### PROBLEM STATEMENT
Below are some records; quote exactly the lines from the one that contains "42: (91, 410)" through the one that contains "56: (62, 437)", inclusive, and no others.

(MATERIAL FOR THIS TASK begins)

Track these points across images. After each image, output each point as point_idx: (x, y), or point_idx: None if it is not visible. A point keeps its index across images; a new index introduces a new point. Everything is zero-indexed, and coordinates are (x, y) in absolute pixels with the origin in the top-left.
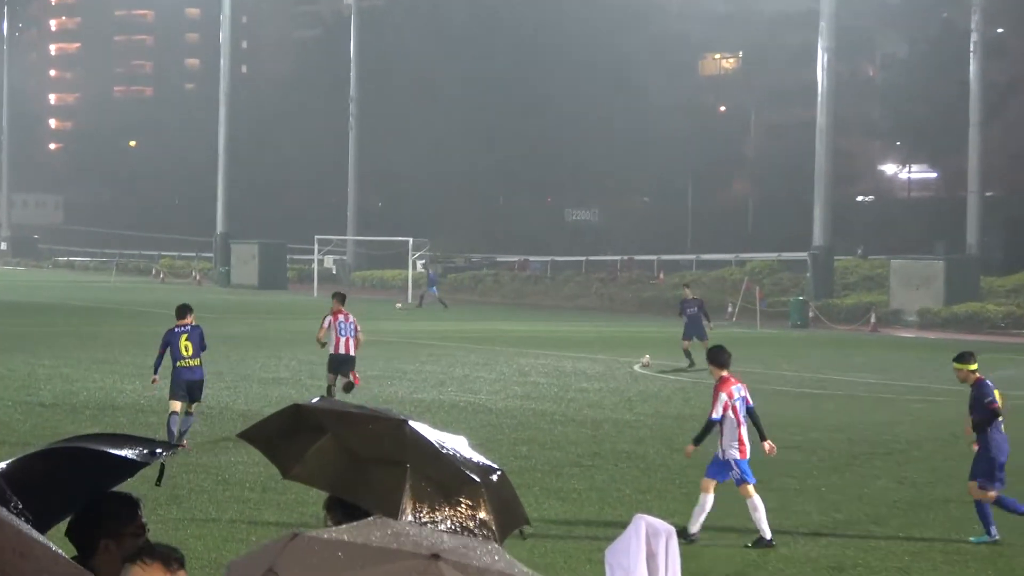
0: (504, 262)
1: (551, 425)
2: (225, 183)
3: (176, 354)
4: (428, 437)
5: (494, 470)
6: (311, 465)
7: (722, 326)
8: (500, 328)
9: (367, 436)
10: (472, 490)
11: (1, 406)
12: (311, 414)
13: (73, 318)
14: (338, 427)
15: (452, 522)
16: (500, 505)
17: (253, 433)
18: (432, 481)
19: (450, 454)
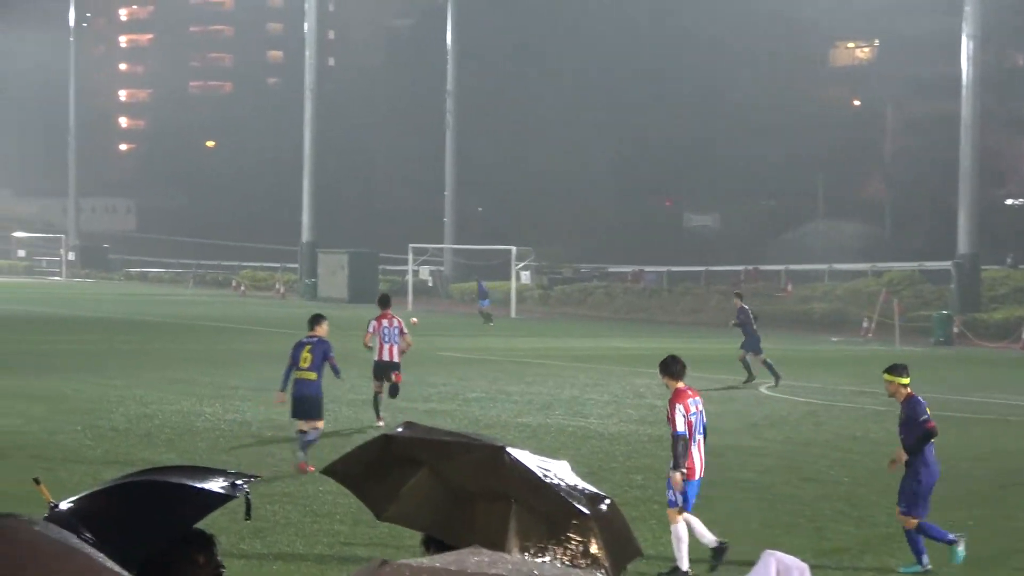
0: (616, 273)
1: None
2: (311, 187)
3: (296, 366)
4: (529, 465)
5: (603, 499)
6: (407, 504)
7: (857, 343)
8: (612, 345)
9: (465, 468)
10: (582, 523)
11: (70, 431)
12: (403, 445)
13: (146, 335)
14: (433, 459)
15: (562, 559)
16: (612, 538)
17: (340, 469)
18: (538, 515)
19: (555, 483)
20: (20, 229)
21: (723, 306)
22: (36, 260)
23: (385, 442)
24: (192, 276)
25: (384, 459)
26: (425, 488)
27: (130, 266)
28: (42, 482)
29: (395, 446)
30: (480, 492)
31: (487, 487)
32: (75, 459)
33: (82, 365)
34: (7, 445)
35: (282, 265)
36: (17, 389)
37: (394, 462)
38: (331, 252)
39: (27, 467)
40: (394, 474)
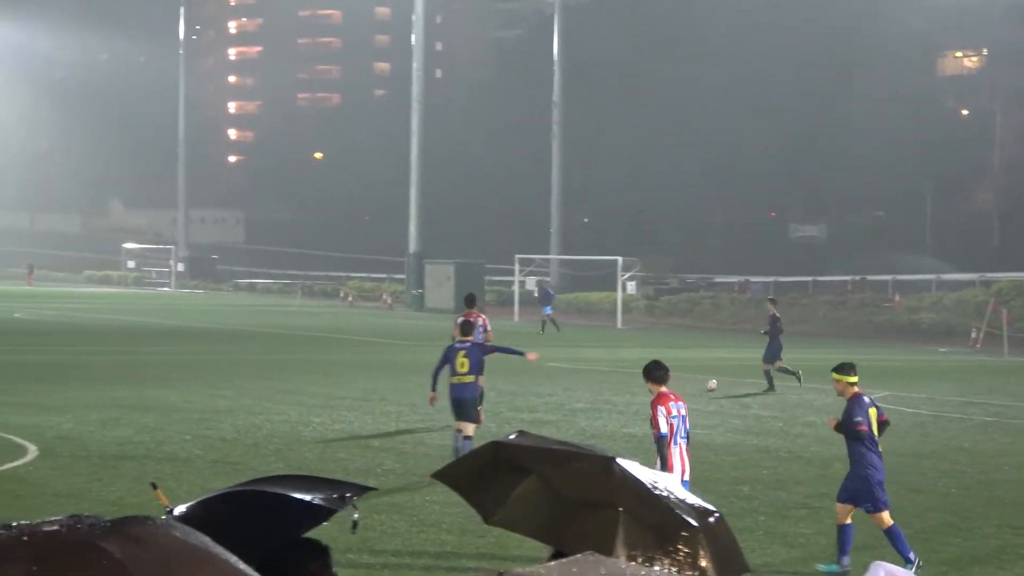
0: (722, 283)
1: (775, 463)
2: (418, 198)
3: (451, 370)
4: (639, 476)
5: (711, 512)
6: (515, 510)
7: (965, 353)
8: (718, 356)
9: (574, 476)
10: (690, 535)
11: (179, 440)
12: (511, 452)
13: (255, 345)
14: (542, 467)
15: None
16: (720, 551)
17: (449, 473)
18: (646, 526)
19: (664, 495)
20: (130, 240)
21: (831, 316)
22: (145, 271)
23: (495, 449)
24: (300, 287)
25: (493, 465)
26: (534, 494)
27: (238, 277)
28: (159, 487)
29: (504, 453)
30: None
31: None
32: (184, 469)
33: (191, 376)
34: (118, 455)
35: (389, 276)
36: (128, 400)
37: (503, 468)
38: (438, 263)
39: (138, 477)
40: (503, 480)
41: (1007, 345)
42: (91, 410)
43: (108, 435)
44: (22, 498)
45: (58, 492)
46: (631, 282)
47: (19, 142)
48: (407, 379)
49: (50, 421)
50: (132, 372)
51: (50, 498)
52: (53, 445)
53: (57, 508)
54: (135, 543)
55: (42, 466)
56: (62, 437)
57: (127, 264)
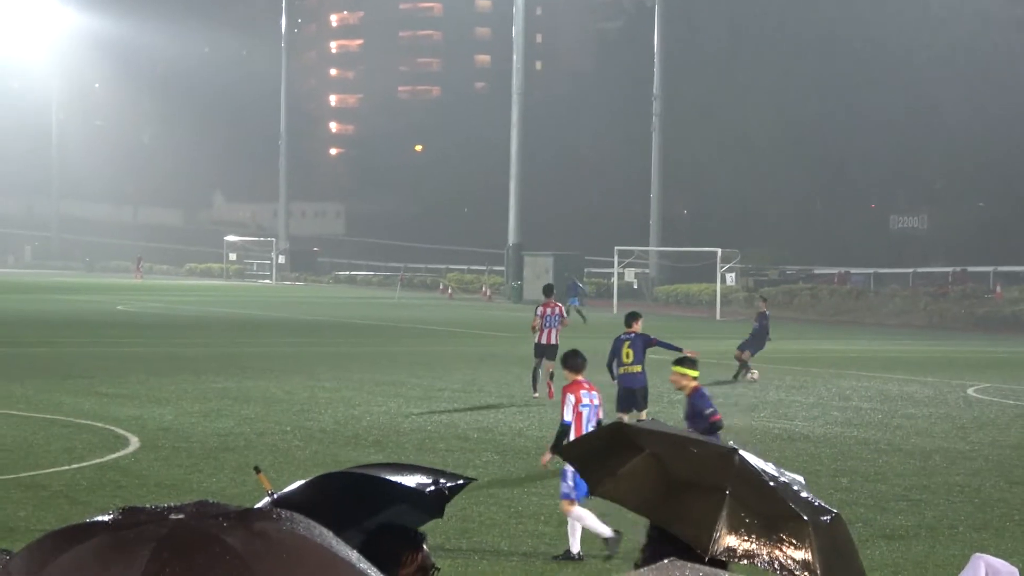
0: (822, 275)
1: (875, 455)
2: (518, 190)
3: (618, 361)
4: (757, 467)
5: (828, 511)
6: (623, 483)
7: None
8: (818, 347)
9: (689, 459)
10: (797, 527)
11: (279, 431)
12: (633, 432)
13: (355, 337)
14: (658, 446)
15: (770, 558)
16: (831, 551)
17: (570, 449)
18: (753, 512)
19: (779, 488)
20: (232, 233)
21: (931, 308)
22: (247, 263)
23: (617, 428)
24: (400, 279)
25: (611, 442)
26: (642, 470)
27: (339, 269)
28: (262, 471)
29: (625, 432)
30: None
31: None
32: (284, 460)
33: (292, 367)
34: (219, 446)
35: (488, 268)
36: (228, 391)
37: (619, 445)
38: (536, 255)
39: (238, 467)
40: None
41: None
42: (192, 402)
43: (209, 426)
44: (125, 488)
45: (160, 483)
46: (730, 273)
47: (123, 136)
48: (507, 371)
49: (152, 413)
50: (233, 364)
51: (152, 489)
52: (155, 436)
53: (159, 499)
54: (259, 538)
55: (144, 457)
56: (164, 428)
57: (229, 257)
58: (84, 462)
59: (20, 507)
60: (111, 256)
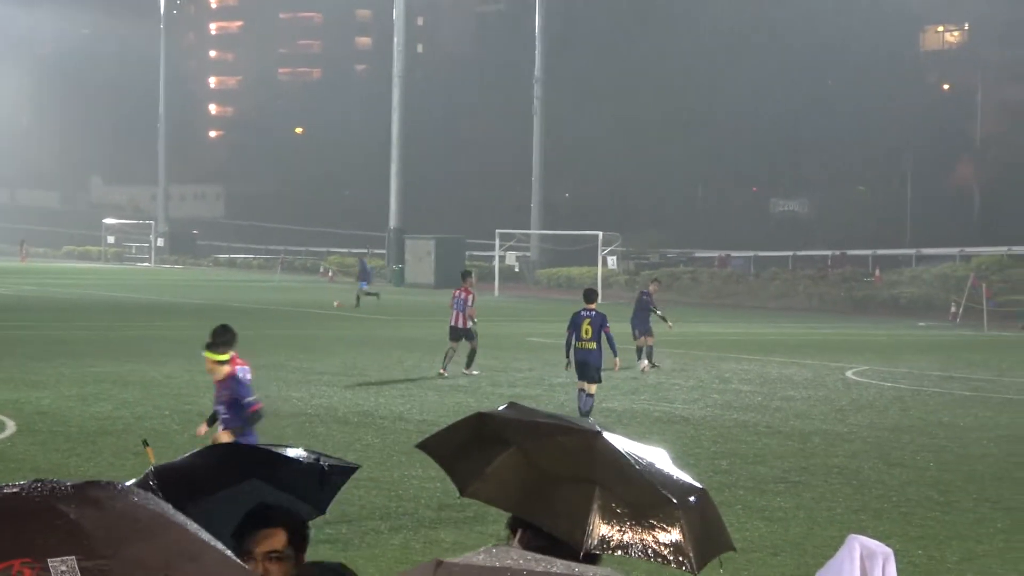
0: (703, 258)
1: (754, 437)
2: (399, 173)
3: (577, 336)
4: (623, 451)
5: (695, 490)
6: (492, 482)
7: (945, 327)
8: (698, 330)
9: (555, 451)
10: (667, 512)
11: (157, 415)
12: (495, 424)
13: (235, 321)
14: (524, 440)
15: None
16: (699, 529)
17: (432, 444)
18: (623, 502)
19: (645, 471)
20: (110, 216)
21: (811, 291)
22: (126, 246)
23: (479, 420)
24: (280, 262)
25: (475, 437)
26: (511, 468)
27: (218, 252)
28: (150, 444)
29: (488, 425)
30: (566, 475)
31: (574, 471)
32: (163, 443)
33: (171, 351)
34: (97, 430)
35: (369, 251)
36: (108, 375)
37: (484, 440)
38: (418, 238)
39: (117, 451)
40: (482, 452)
41: (987, 319)
42: (70, 385)
43: (87, 410)
44: (0, 474)
45: (37, 467)
46: (611, 257)
47: (0, 117)
48: (387, 354)
49: (29, 396)
50: (112, 347)
51: (29, 473)
52: (32, 420)
53: None
54: (93, 506)
55: (21, 441)
56: (41, 412)
57: (107, 240)
58: None
59: None
60: None
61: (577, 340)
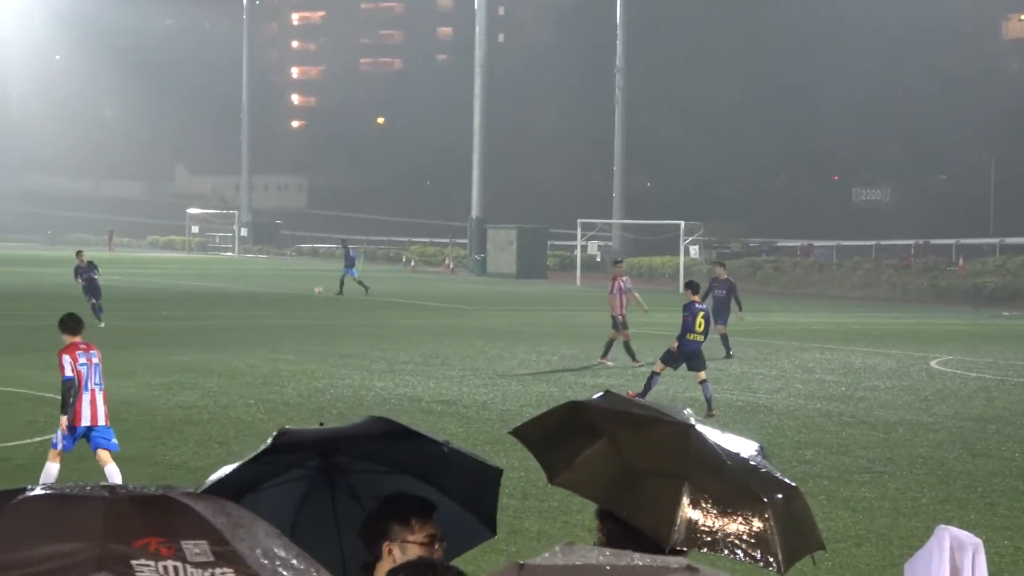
0: (785, 247)
1: (838, 427)
2: (481, 163)
3: (690, 328)
4: (714, 445)
5: (785, 487)
6: (580, 472)
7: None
8: (781, 320)
9: (646, 443)
10: (756, 510)
11: (243, 405)
12: (589, 413)
13: (318, 311)
14: (616, 431)
15: (731, 545)
16: (788, 528)
17: (525, 431)
18: (712, 498)
19: (736, 467)
20: (194, 206)
21: (894, 281)
22: (209, 236)
23: (572, 408)
24: (362, 252)
25: (567, 426)
26: (600, 458)
27: (301, 242)
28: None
29: (581, 413)
30: (656, 469)
31: (664, 465)
32: (248, 433)
33: (255, 340)
34: (182, 419)
35: (452, 240)
36: (192, 364)
37: (576, 430)
38: (500, 228)
39: (202, 440)
40: (574, 441)
41: None
42: (155, 375)
43: (172, 399)
44: (86, 461)
45: (123, 455)
46: (693, 246)
47: (85, 109)
48: (470, 344)
49: (115, 386)
50: (196, 337)
51: (115, 462)
52: (118, 410)
53: (122, 471)
54: (201, 500)
55: None
56: (126, 401)
57: (191, 229)
58: (46, 435)
59: None
60: (72, 229)
61: (691, 332)
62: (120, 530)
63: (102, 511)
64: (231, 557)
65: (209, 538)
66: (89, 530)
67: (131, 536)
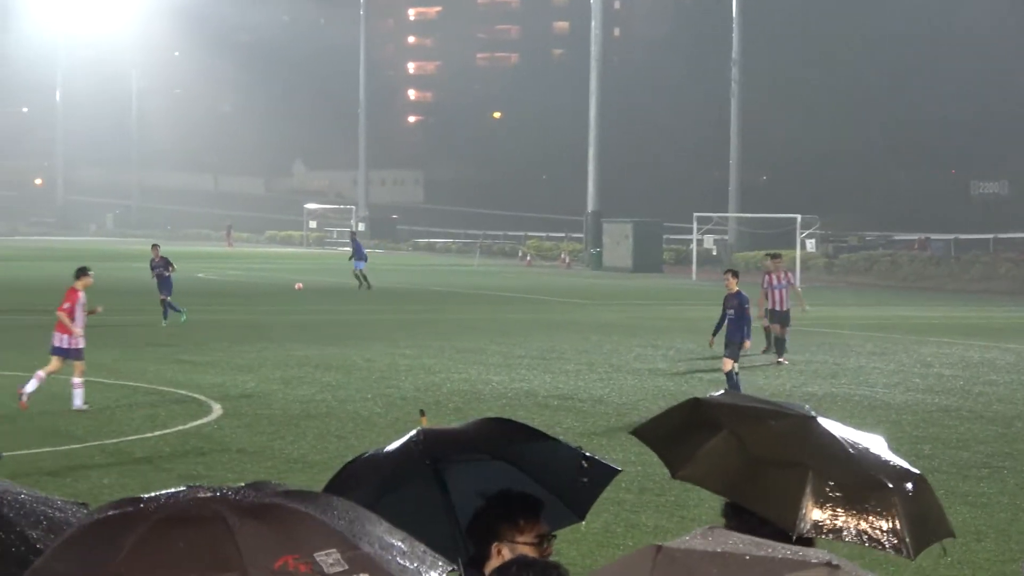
0: (902, 241)
1: (957, 422)
2: (596, 157)
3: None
4: (837, 436)
5: (912, 476)
6: (703, 465)
7: None
8: (898, 314)
9: (767, 434)
10: (882, 496)
11: (360, 399)
12: (709, 409)
13: (434, 305)
14: (736, 424)
15: (858, 531)
16: (916, 515)
17: (646, 430)
18: (837, 486)
19: (860, 456)
20: (312, 201)
21: (1013, 275)
22: (327, 231)
23: (693, 405)
24: (479, 246)
25: (688, 421)
26: (722, 451)
27: (418, 237)
28: (425, 414)
29: (701, 409)
30: (778, 459)
31: (786, 455)
32: (366, 427)
33: (373, 335)
34: (300, 413)
35: (567, 235)
36: (310, 358)
37: (697, 425)
38: (615, 222)
39: (320, 434)
40: (695, 436)
41: None
42: (274, 369)
43: (291, 393)
44: (207, 455)
45: (242, 449)
46: (810, 240)
47: (203, 105)
48: (586, 338)
49: (234, 380)
50: (314, 331)
51: (234, 455)
52: (237, 403)
53: (241, 465)
54: (311, 502)
55: (226, 424)
56: (246, 395)
57: (309, 224)
58: (167, 429)
59: (104, 474)
60: (191, 224)
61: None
62: (255, 553)
63: (230, 533)
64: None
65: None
66: (226, 557)
67: (268, 559)
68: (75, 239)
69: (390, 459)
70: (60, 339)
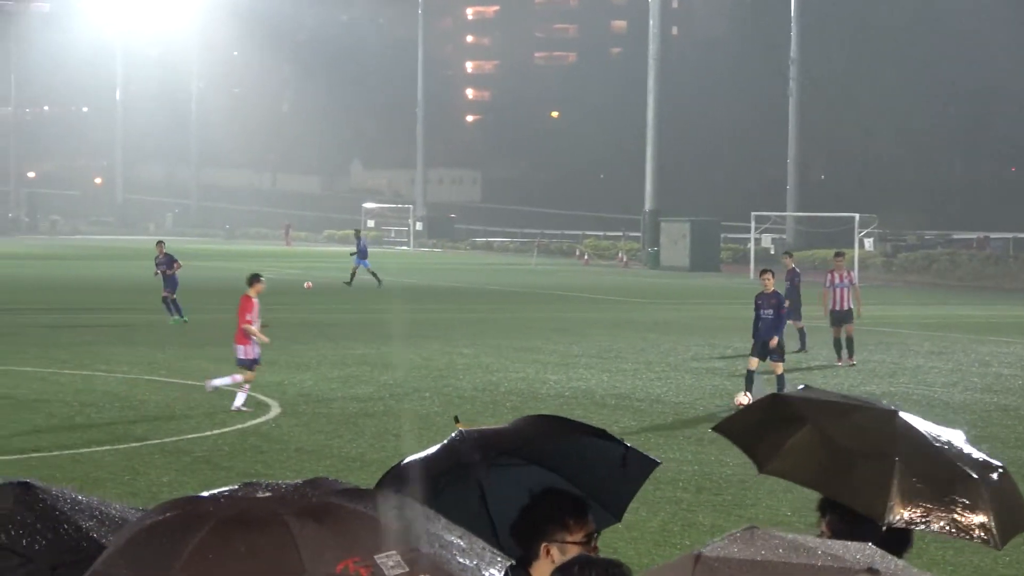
0: (961, 239)
1: (1015, 421)
2: (654, 155)
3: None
4: (920, 429)
5: (995, 467)
6: (789, 458)
7: None
8: (957, 313)
9: (852, 428)
10: (969, 487)
11: (418, 397)
12: (791, 405)
13: (492, 304)
14: (820, 418)
15: (947, 522)
16: (1002, 505)
17: (728, 427)
18: (924, 477)
19: (945, 448)
20: (370, 200)
21: None
22: (385, 230)
23: (773, 401)
24: (536, 245)
25: (770, 417)
26: (807, 444)
27: (475, 236)
28: (460, 420)
29: (783, 405)
30: (864, 450)
31: (872, 446)
32: (424, 425)
33: (430, 333)
34: (358, 412)
35: (625, 234)
36: (368, 357)
37: (779, 420)
38: (673, 220)
39: (378, 433)
40: (778, 431)
41: None
42: (332, 368)
43: (349, 392)
44: (266, 454)
45: (300, 448)
46: (868, 239)
47: (262, 104)
48: (643, 337)
49: (292, 379)
50: (371, 330)
51: (292, 454)
52: (295, 402)
53: (299, 464)
54: (368, 501)
55: (285, 423)
56: (304, 394)
57: (367, 223)
58: (226, 427)
59: (163, 472)
60: (250, 223)
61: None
62: (316, 558)
63: (290, 536)
64: (423, 562)
65: (396, 546)
66: (287, 561)
67: (329, 563)
68: (135, 238)
69: (428, 463)
70: (245, 351)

(MATERIAL FOR THIS TASK ends)

### ANSWER TO THE EXERCISE
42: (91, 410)
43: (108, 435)
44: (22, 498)
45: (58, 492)
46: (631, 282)
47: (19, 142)
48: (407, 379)
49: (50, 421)
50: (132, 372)
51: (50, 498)
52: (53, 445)
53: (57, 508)
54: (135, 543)
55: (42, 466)
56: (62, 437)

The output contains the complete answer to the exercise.